• [What the exercise asks]
This task calls for the complete listing below, reproduced exactly.

• [Record extracts]

---+---

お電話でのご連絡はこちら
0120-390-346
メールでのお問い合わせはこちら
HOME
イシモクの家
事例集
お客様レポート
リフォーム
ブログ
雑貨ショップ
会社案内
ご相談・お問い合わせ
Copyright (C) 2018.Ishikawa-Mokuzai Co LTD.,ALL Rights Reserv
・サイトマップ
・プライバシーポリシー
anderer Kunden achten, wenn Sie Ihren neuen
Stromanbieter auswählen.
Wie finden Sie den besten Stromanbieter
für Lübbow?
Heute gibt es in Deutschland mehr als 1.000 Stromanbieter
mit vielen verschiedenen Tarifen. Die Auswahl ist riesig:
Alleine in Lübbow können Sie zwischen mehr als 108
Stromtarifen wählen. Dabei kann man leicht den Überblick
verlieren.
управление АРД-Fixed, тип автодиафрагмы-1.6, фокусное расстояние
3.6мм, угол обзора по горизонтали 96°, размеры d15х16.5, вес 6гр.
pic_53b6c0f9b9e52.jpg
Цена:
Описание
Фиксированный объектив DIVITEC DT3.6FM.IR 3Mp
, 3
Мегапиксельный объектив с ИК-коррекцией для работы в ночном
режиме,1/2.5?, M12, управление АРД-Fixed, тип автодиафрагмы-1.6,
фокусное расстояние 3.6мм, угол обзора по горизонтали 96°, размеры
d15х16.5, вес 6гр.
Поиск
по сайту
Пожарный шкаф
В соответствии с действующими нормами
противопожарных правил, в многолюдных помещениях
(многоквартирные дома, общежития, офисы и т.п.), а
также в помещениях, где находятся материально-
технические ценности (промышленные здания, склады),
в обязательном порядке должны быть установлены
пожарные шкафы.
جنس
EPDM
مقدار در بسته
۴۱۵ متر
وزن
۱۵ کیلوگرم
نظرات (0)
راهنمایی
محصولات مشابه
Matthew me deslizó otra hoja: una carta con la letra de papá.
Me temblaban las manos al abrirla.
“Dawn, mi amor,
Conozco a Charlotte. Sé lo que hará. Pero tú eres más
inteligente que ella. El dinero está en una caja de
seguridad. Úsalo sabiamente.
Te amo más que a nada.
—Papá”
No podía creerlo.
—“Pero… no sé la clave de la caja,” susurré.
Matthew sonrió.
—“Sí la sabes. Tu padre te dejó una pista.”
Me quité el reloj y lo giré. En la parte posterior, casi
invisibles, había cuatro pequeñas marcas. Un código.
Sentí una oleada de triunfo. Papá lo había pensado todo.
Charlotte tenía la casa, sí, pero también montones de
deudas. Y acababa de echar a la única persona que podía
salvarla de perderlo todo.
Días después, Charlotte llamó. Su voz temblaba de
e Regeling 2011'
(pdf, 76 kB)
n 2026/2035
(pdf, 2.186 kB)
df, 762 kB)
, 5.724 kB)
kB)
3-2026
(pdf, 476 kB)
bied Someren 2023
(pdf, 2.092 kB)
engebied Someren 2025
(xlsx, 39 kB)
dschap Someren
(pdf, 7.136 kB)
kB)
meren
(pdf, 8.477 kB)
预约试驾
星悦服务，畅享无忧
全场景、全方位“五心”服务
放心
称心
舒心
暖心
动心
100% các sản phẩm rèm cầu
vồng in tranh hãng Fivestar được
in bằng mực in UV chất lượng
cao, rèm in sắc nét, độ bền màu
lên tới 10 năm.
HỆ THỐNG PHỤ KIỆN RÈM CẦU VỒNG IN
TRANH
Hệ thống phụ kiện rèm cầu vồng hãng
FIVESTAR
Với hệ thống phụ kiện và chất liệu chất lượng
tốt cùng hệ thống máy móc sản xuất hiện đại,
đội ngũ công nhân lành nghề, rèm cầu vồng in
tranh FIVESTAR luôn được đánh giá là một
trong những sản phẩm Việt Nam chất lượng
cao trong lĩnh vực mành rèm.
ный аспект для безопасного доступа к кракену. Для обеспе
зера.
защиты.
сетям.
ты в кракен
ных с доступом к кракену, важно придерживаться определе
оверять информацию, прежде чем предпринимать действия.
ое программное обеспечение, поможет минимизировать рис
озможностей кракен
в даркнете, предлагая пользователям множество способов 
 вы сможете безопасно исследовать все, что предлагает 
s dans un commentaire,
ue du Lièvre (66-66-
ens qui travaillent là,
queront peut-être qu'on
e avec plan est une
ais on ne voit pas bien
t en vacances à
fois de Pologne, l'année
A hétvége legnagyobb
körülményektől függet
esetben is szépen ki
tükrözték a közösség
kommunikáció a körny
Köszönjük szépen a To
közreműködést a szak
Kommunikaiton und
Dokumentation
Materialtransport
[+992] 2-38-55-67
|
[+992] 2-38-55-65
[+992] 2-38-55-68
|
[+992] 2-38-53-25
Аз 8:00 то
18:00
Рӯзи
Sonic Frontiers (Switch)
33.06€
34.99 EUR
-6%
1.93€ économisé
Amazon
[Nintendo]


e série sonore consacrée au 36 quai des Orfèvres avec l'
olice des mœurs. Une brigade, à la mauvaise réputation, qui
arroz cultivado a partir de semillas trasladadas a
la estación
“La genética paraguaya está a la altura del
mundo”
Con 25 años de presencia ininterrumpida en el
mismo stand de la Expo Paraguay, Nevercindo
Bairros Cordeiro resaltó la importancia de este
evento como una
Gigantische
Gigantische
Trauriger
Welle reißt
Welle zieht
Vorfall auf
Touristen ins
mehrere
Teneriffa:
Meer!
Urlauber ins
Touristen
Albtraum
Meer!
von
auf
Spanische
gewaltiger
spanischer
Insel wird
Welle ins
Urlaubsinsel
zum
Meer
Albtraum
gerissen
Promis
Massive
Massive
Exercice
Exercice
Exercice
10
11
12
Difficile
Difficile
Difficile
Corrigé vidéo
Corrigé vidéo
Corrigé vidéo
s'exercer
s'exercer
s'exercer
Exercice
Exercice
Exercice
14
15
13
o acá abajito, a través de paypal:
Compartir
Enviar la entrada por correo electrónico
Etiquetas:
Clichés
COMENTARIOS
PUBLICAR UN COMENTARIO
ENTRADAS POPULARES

---+---

• [Reply to the task]
お電話でのご連絡はこちら
0120-390-346
メールでのお問い合わせはこちら
HOME
イシモクの家
事例集
お客様レポート
リフォーム
ブログ
雑貨ショップ
会社案内
ご相談・お問い合わせ
Copyright (C) 2018.Ishikawa-Mokuzai Co LTD.,ALL Rights Reserv
・サイトマップ
・プライバシーポリシー
anderer Kunden achten, wenn Sie Ihren neuen
Stromanbieter auswählen.
Wie finden Sie den besten Stromanbieter
für Lübbow?
Heute gibt es in Deutschland mehr als 1.000 Stromanbieter
mit vielen verschiedenen Tarifen. Die Auswahl ist riesig:
Alleine in Lübbow können Sie zwischen mehr als 108
Stromtarifen wählen. Dabei kann man leicht den Überblick
verlieren.
управление АРД-Fixed, тип автодиафрагмы-1.6, фокусное расстояние
3.6мм, угол обзора по горизонтали 96°, размеры d15х16.5, вес 6гр.
pic_53b6c0f9b9e52.jpg
Цена:
Описание
Фиксированный объектив DIVITEC DT3.6FM.IR 3Mp
, 3
Мегапиксельный объектив с ИК-коррекцией для работы в ночном
режиме,1/2.5?, M12, управление АРД-Fixed, тип автодиафрагмы-1.6,
фокусное расстояние 3.6мм, угол обзора по горизонтали 96°, размеры
d15х16.5, вес 6гр.
Поиск
по сайту
Пожарный шкаф
В соответствии с действующими нормами
противопожарных правил, в многолюдных помещениях
(многоквартирные дома, общежития, офисы и т.п.), а
также в помещениях, где находятся материально-
технические ценности (промышленные здания, склады),
в обязательном порядке должны быть установлены
пожарные шкафы.
جنس
EPDM
مقدار در بسته
۴۱۵ متر
وزن
۱۵ کیلوگرم
نظرات (0)
راهنمایی
محصولات مشابه
Matthew me deslizó otra hoja: una carta con la letra de papá.
Me temblaban las manos al abrirla.
“Dawn, mi amor,
Conozco a Charlotte. Sé lo que hará. Pero tú eres más
inteligente que ella. El dinero está en una caja de
seguridad. Úsalo sabiamente.
Te amo más que a nada.
—Papá”
No podía creerlo.
—“Pero… no sé la clave de la caja,” susurré.
Matthew sonrió.
—“Sí la sabes. Tu padre te dejó una pista.”
Me quité el reloj y lo giré. En la parte posterior, casi
invisibles, había cuatro pequeñas marcas. Un código.
Sentí una oleada de triunfo. Papá lo había pensado todo.
Charlotte tenía la casa, sí, pero también montones de
deudas. Y acababa de echar a la única persona que podía
salvarla de perderlo todo.
Días después, Charlotte llamó. Su voz temblaba de
e Regeling 2011'
(pdf, 76 kB)
n 2026/2035
(pdf, 2.186 kB)
df, 762 kB)
, 5.724 kB)
kB)
3-2026
(pdf, 476 kB)
bied Someren 2023
(pdf, 2.092 kB)
engebied Someren 2025
(xlsx, 39 kB)
dschap Someren
(pdf, 7.136 kB)
kB)
meren
(pdf, 8.477 kB)
预约试驾
星悦服务，畅享无忧
全场景、全方位“五心”服务
放心
称心
舒心
暖心
动心
100% các sản phẩm rèm cầu
vồng in tranh hãng Fivestar được
in bằng mực in UV chất lượng
cao, rèm in sắc nét, độ bền màu
lên tới 10 năm.
HỆ THỐNG PHỤ KIỆN RÈM CẦU VỒNG IN
TRANH
Hệ thống phụ kiện rèm cầu vồng hãng
FIVESTAR
Với hệ thống phụ kiện và chất liệu chất lượng
tốt cùng hệ thống máy móc sản xuất hiện đại,
đội ngũ công nhân lành nghề, rèm cầu vồng in
tranh FIVESTAR luôn được đánh giá là một
trong những sản phẩm Việt Nam chất lượng
cao trong lĩnh vực mành rèm.
ный аспект для безопасного доступа к кракену. Для обеспе
зера.
защиты.
сетям.
ты в кракен
ных с доступом к кракену, важно придерживаться определе
оверять информацию, прежде чем предпринимать действия.
ое программное обеспечение, поможет минимизировать рис
озможностей кракен
в даркнете, предлагая пользователям множество способов 
 вы сможете безопасно исследовать все, что предлагает 
s dans un commentaire,
ue du Lièvre (66-66-
ens qui travaillent là,
queront peut-être qu'on
e avec plan est une
ais on ne voit pas bien
t en vacances à
fois de Pologne, l'année
A hétvége legnagyobb
körülményektől függet
esetben is szépen ki
tükrözték a közösség
kommunikáció a körny
Köszönjük szépen a To
közreműködést a szak
Kommunikaiton und
Dokumentation
Materialtransport
[+992] 2-38-55-67
|
[+992] 2-38-55-65
[+992] 2-38-55-68
|
[+992] 2-38-53-25
Аз 8:00 то
18:00
Рӯзи
Sonic Frontiers (Switch)
33.06€
34.99 EUR
-6%
1.93€ économisé
Amazon
[Nintendo]


e série sonore consacrée au 36 quai des Orfèvres avec l'
olice des mœurs. Une brigade, à la mauvaise réputation, qui
arroz cultivado a partir de semillas trasladadas a
la estación
“La genética paraguaya está a la altura del
mundo”
Con 25 años de presencia ininterrumpida en el
mismo stand de la Expo Paraguay, Nevercindo
Bairros Cordeiro resaltó la importancia de este
evento como una
Gigantische
Gigantische
Trauriger
Welle reißt
Welle zieht
Vorfall auf
Touristen ins
mehrere
Teneriffa:
Meer!
Urlauber ins
Touristen
Albtraum
Meer!
von
auf
Spanische
gewaltiger
spanischer
Insel wird
Welle ins
Urlaubsinsel
zum
Meer
Albtraum
gerissen
Promis
Massive
Massive
Exercice
Exercice
Exercice
10
11
12
Difficile
Difficile
Difficile
Corrigé vidéo
Corrigé vidéo
Corrigé vidéo
s'exercer
s'exercer
s'exercer
Exercice
Exercice
Exercice
14
15
13
o acá abajito, a través de paypal:
Compartir
Enviar la entrada por correo electrónico
Etiquetas:
Clichés
COMENTARIOS
PUBLICAR UN COMENTARIO
ENTRADAS POPULARES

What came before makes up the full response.